The PS3/gaming division will return to health as consumers get over the initial sticker shock and high barrier of entry and are able to invest in the games and Blu Ray movies in the coming years.

Long term, the gaming division will be fine. SONY's bigger hurdle over the next decade will be their other consumer electronics, which continue to carry premium prices for less-and-less feature differentiation. Really, all the big Japanese manufacturers are at risk with their TV and stereo and camera sales being cannibalized by cheaper Asian imports from Korea and China.

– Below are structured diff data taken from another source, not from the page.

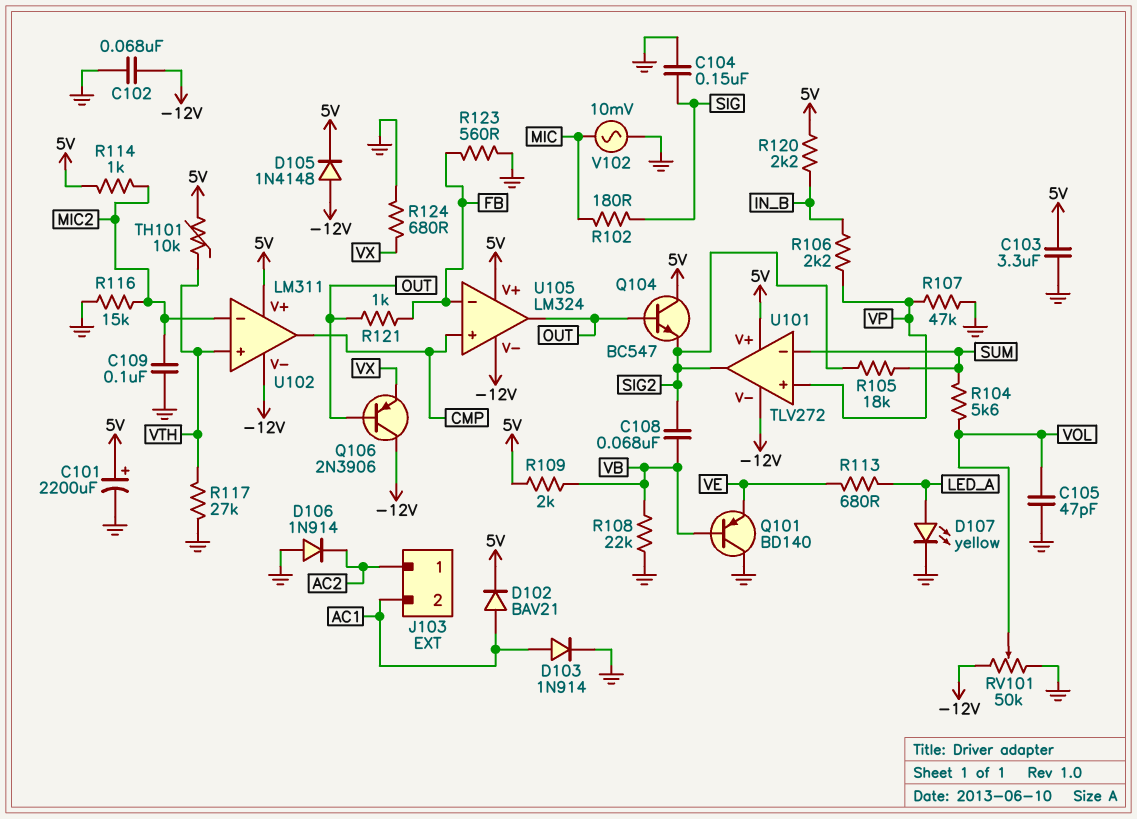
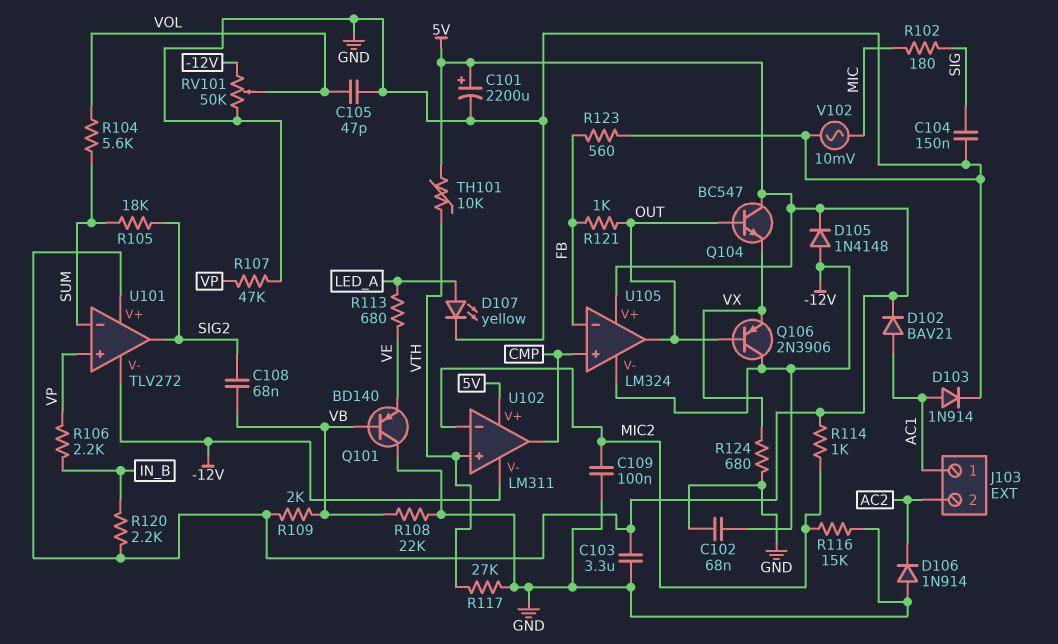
J103 pin 1: AC2 -> AC1
J103 pin 2: AC1 -> AC2
Q104: NPN BC547 (B OUT, C 5V, E SIG2) -> NPN BC547 (B OUT, C 5V, E VX)

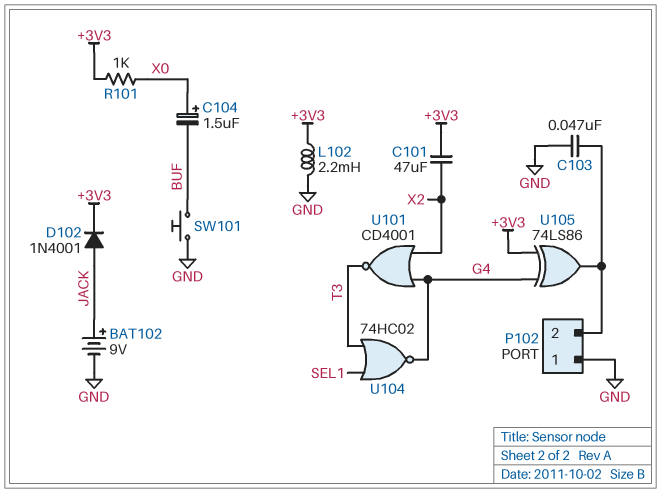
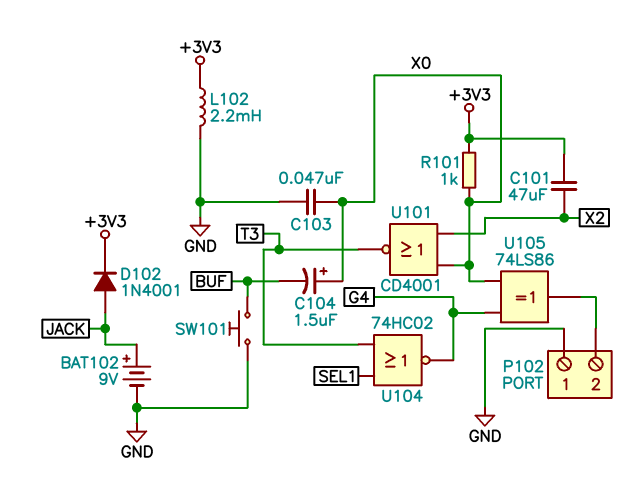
C103: 47nF (GND, P102/2) -> 47nF (GND, X0)
U101: NOR CD4001 (in G4, in X2, out T3) -> NOR CD4001 (in X0, in X2, out T3)
U105: XOR 74LS86 (in +3V3, in G4, out P102/2) -> XOR 74LS86 (in G4, in X0, out P102/2)

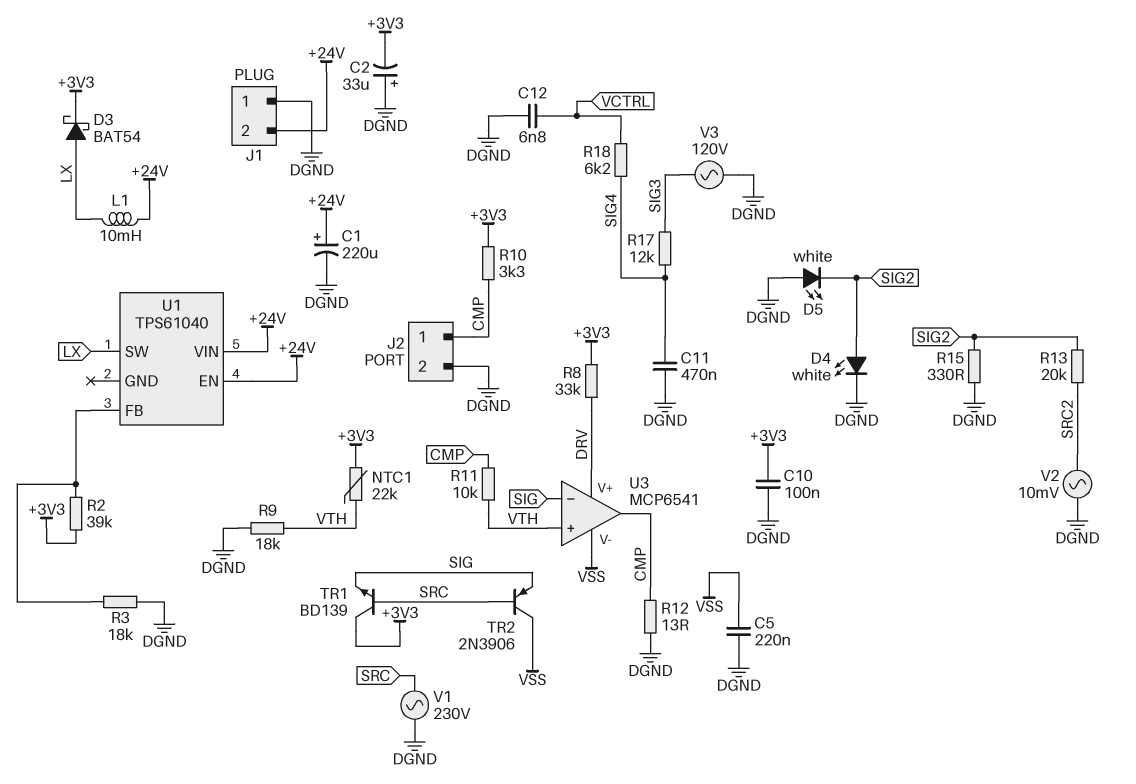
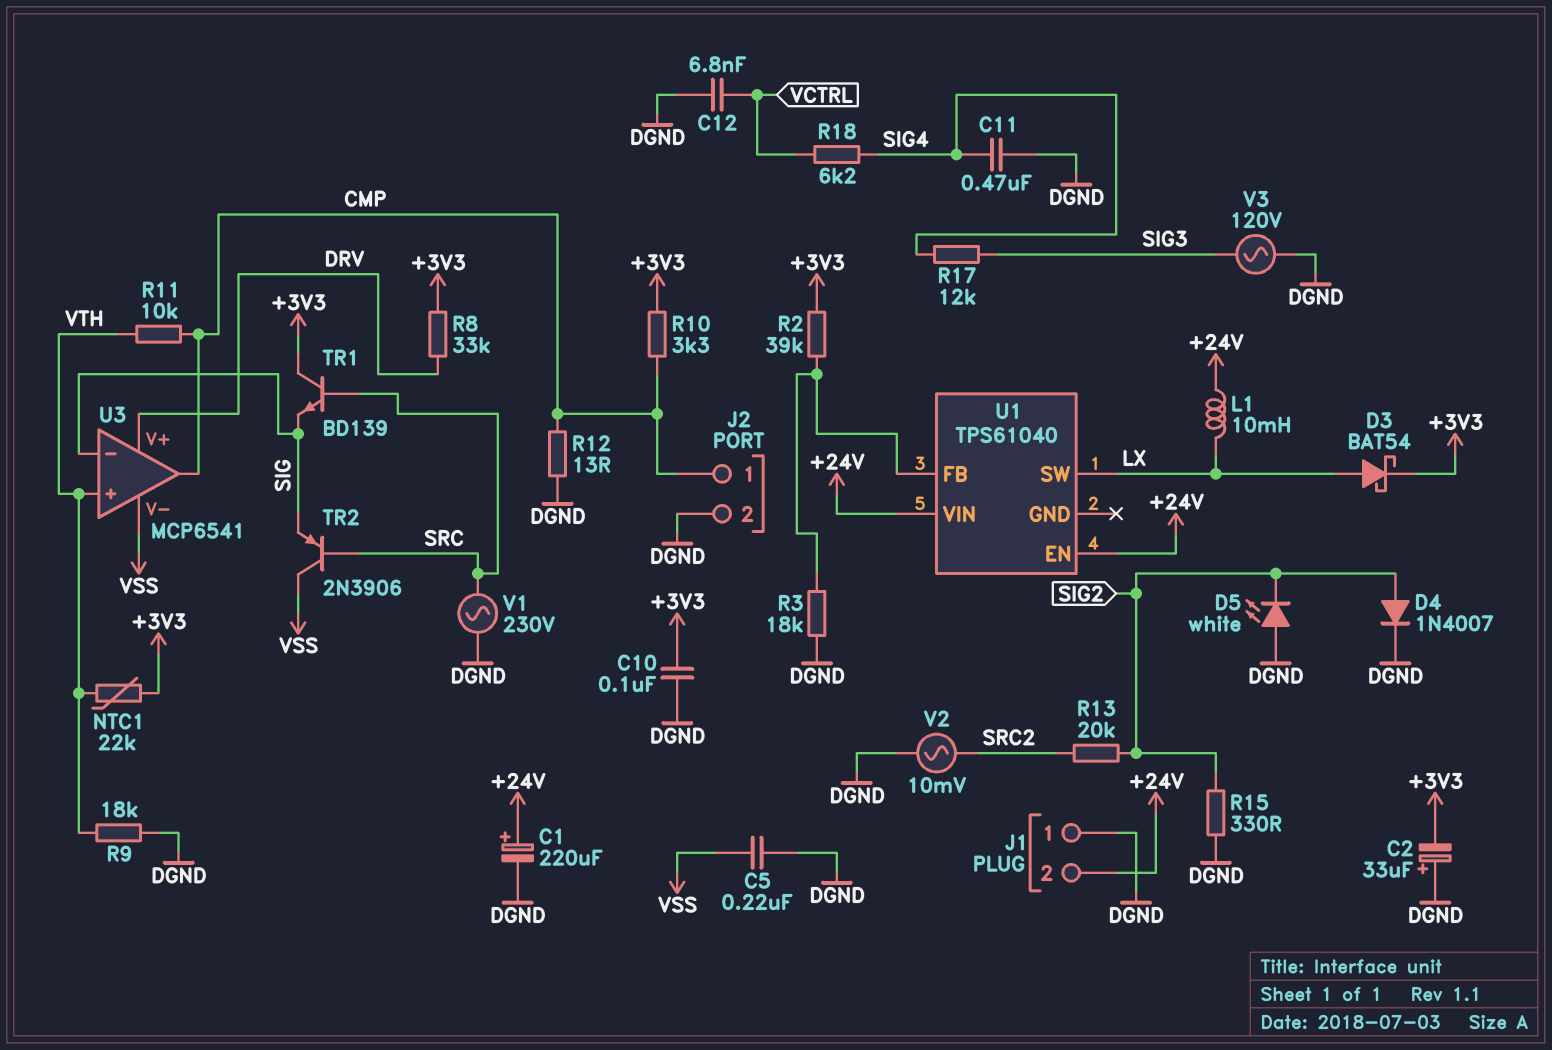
D4: LED white (A SIG2, K DGND) -> diode 1N4007 (A SIG2, K DGND)

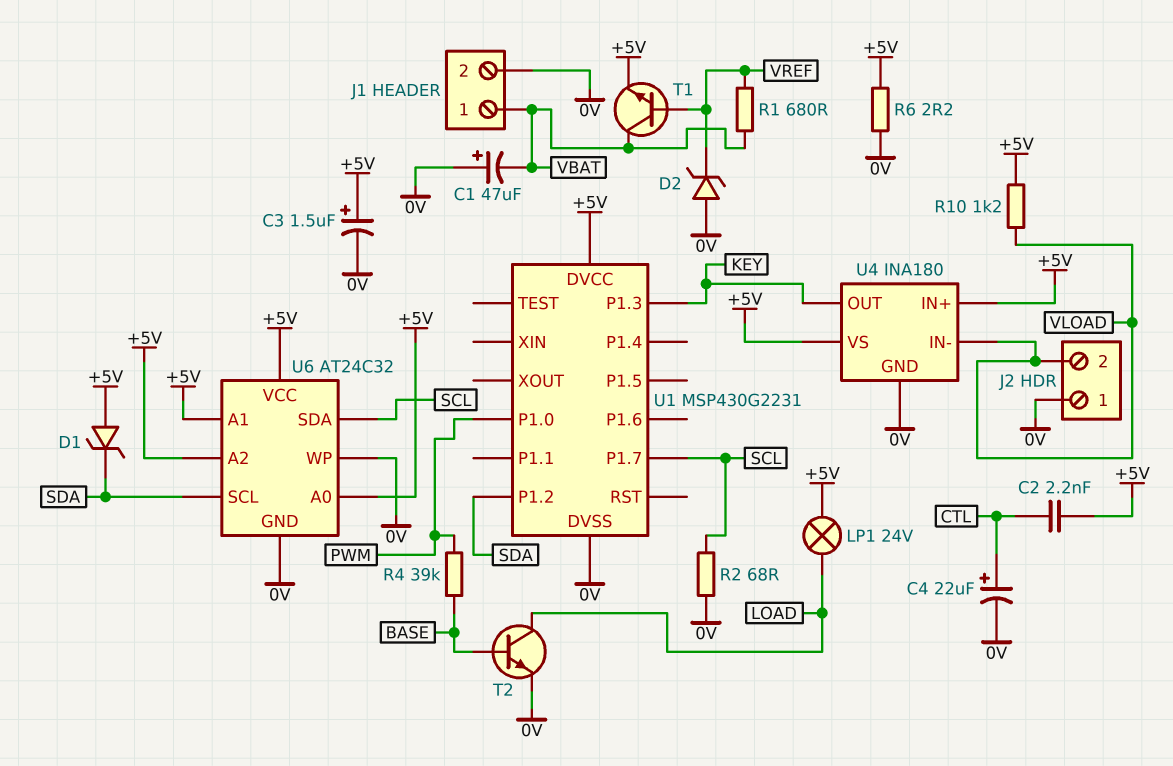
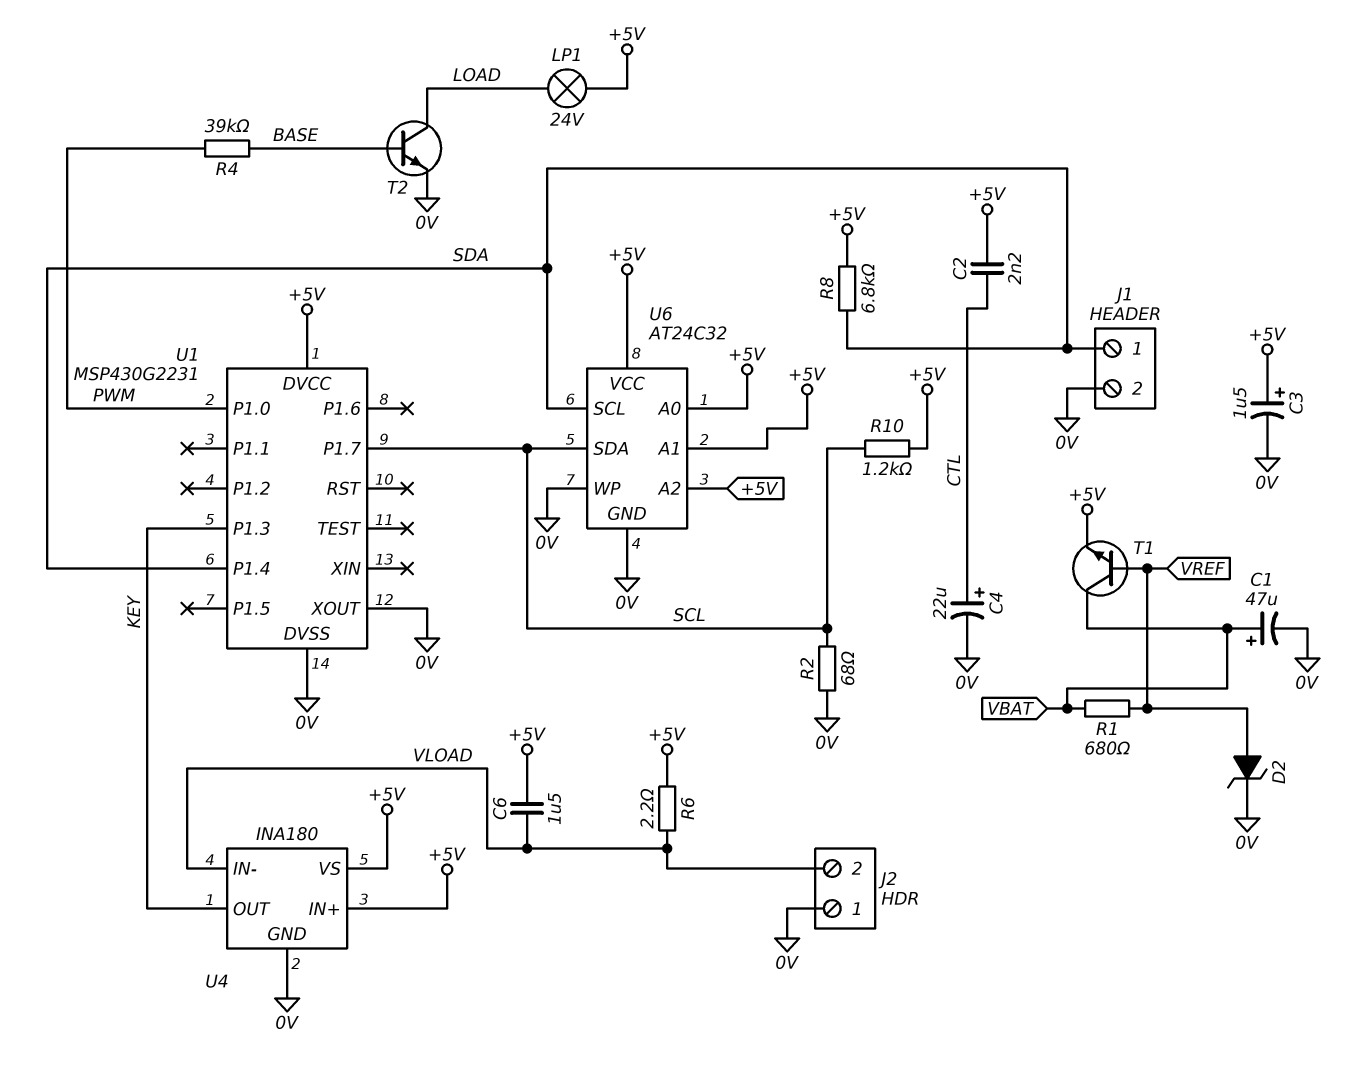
C1: 47uF (plus 0V, minus VBAT) -> 47uF (plus VBAT, minus 0V)
C6: none -> 1.5uF (+5V, VLOAD)
D1: zener (A +5V, K SDA) -> none
D2: zener (A 0V, K VREF) -> zener (A VREF, K 0V)
J1 pin 1: VBAT -> SDA
R6: 2.2 (+5V, 0V) -> 2.2 (+5V, VLOAD)
R8: none -> 6.8k (+5V, SDA)
R10: 1.2k (+5V, VLOAD) -> 1.2k (+5V, SCL)
U1 pin P1.2: SDA -> none
U1 pin P1.4: none -> SDA
U1 pin XOUT: none -> 0V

I am a lot more optimistic about the PS3 now than I was a year ago, both as a content delivery system/BD player and as a gaming console. The major brick-and-mortar retailers are slowly trimming DVD shelf space and stocking more and more BD content. That is an encouraging sign for the future of the PS3. SONY's biggest coup in the gaming division had nothing to do with games, but rather the ridiculous sales of Iron Man on BD.

SONY might be battered and bruised for its efforts, but it appears going all-in by tying Blu Ray to the PS3, while having downloadable film available to the next big emerging market, will pay off. I'm sure it's taking longer than anyone at SONY thought or would ever care to admit, but they're getting there.

I have yet to see anyone create reasonable numbers that demonstrate how the success of Blu-Ray can compensate for the losses of the PS3 and the lost dominance of the Playstation brand. From my understanding, the licencing fees associated with movies are far smaller than the licencing fees associated with videogames which is one of the reasons why movies can be sold for $5 while games tend to stay at $20 (or higher). If you make the assumption that Sony makes $2.50 for every Blu-Ray movie (which is amazingly optimisitic in my opinion) they would have to sell 16 Billion movies (or 160 Blu-Ray movies for every household in the United States) to recover the losses from the PS3.

 

I think you're severely overstating the losses on the PS3 here. They are big, but not $40 billion. More in the order of 5 billion. Still significant. I expect BluRay lisence fees to be under a dollar, so you're definitely right that it will take a lot of BluRay discs to compensate for the PS3 losses. And of course it took a lot of R&D to develop BluRay.